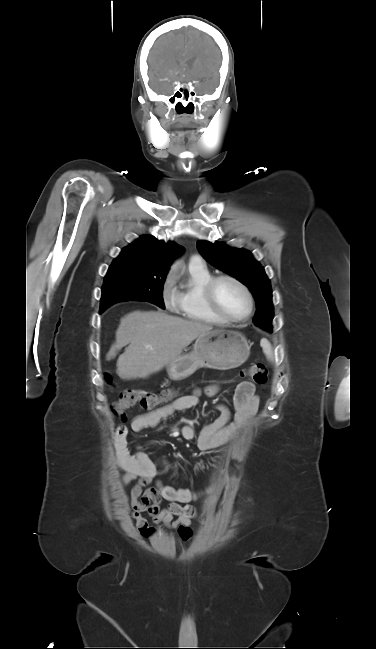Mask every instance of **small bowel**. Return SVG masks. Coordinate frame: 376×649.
I'll use <instances>...</instances> for the list:
<instances>
[{
    "mask_svg": "<svg viewBox=\"0 0 376 649\" xmlns=\"http://www.w3.org/2000/svg\"><path fill=\"white\" fill-rule=\"evenodd\" d=\"M218 389L217 384L209 385L205 388V394L214 396ZM199 397L200 390H195L191 395L177 398L161 408L135 416L131 421L130 428L121 425L115 431V453L117 462L123 471L121 482L125 486L135 482L130 491L131 516L136 520L137 531L144 537L159 535L157 530L143 517V513H147L153 523L164 524L169 529H175L182 539H189L191 537L190 525L192 520L197 517V512L188 503L197 500L201 492L155 481L156 465L149 456L141 449L133 454L128 450L129 429L133 432H141L147 428H154L176 412L195 407L199 403ZM259 401L254 384L249 381L241 382L234 395V413L226 405L218 404L216 408L220 414L201 430L197 438V447L202 451L219 450L215 460L217 462L225 460L230 455V450L225 446L236 438L245 424L255 416ZM180 435L186 440L194 439V426L191 424L183 426ZM168 465L165 463V466ZM153 481H155V486L147 487ZM213 490L215 487L209 486L205 491ZM162 500L169 502L166 509L160 508ZM213 502V499L210 500L207 506L210 507Z\"/></svg>",
    "mask_w": 376,
    "mask_h": 649,
    "instance_id": "c3829d8e",
    "label": "small bowel"
}]
</instances>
----------------------------------------
● **Stated exercise**:
Write out the items above word for word, omitting the pictures.

● **Result**:
Mask every instance of **small bowel**. Return SVG masks. Coordinate frame: 376×649.
I'll use <instances>...</instances> for the list:
<instances>
[{
    "mask_svg": "<svg viewBox=\"0 0 376 649\" xmlns=\"http://www.w3.org/2000/svg\"><path fill=\"white\" fill-rule=\"evenodd\" d=\"M218 389L217 384L209 385L205 388V394L214 396ZM199 397L200 390H195L191 395L177 398L161 408L135 416L131 421L130 428L121 425L115 431V453L117 462L123 471L121 482L125 486L135 482L130 491L131 516L136 520L137 531L144 537L159 535L157 530L143 517V513H147L153 523L164 524L169 529H175L182 539H189L191 537L190 525L192 520L197 517V512L188 503L197 500L201 492L155 481L156 465L149 456L141 449L133 454L128 450L129 429L133 432H141L147 428H154L176 412L195 407L199 403ZM259 401L254 384L249 381L241 382L234 395V413L226 405L218 404L216 408L220 414L201 430L197 438V447L202 451L219 450L215 460L217 462L225 460L230 455V450L225 446L236 438L245 424L255 416ZM180 435L186 440L194 439V426L191 424L183 426ZM168 465L165 463V466ZM153 481H155V486L147 487ZM213 490L215 487L209 486L205 491ZM162 500L169 502L166 509L160 508ZM213 502V499L210 500L207 506L210 507Z\"/></svg>",
    "mask_w": 376,
    "mask_h": 649,
    "instance_id": "c3829d8e",
    "label": "small bowel"
}]
</instances>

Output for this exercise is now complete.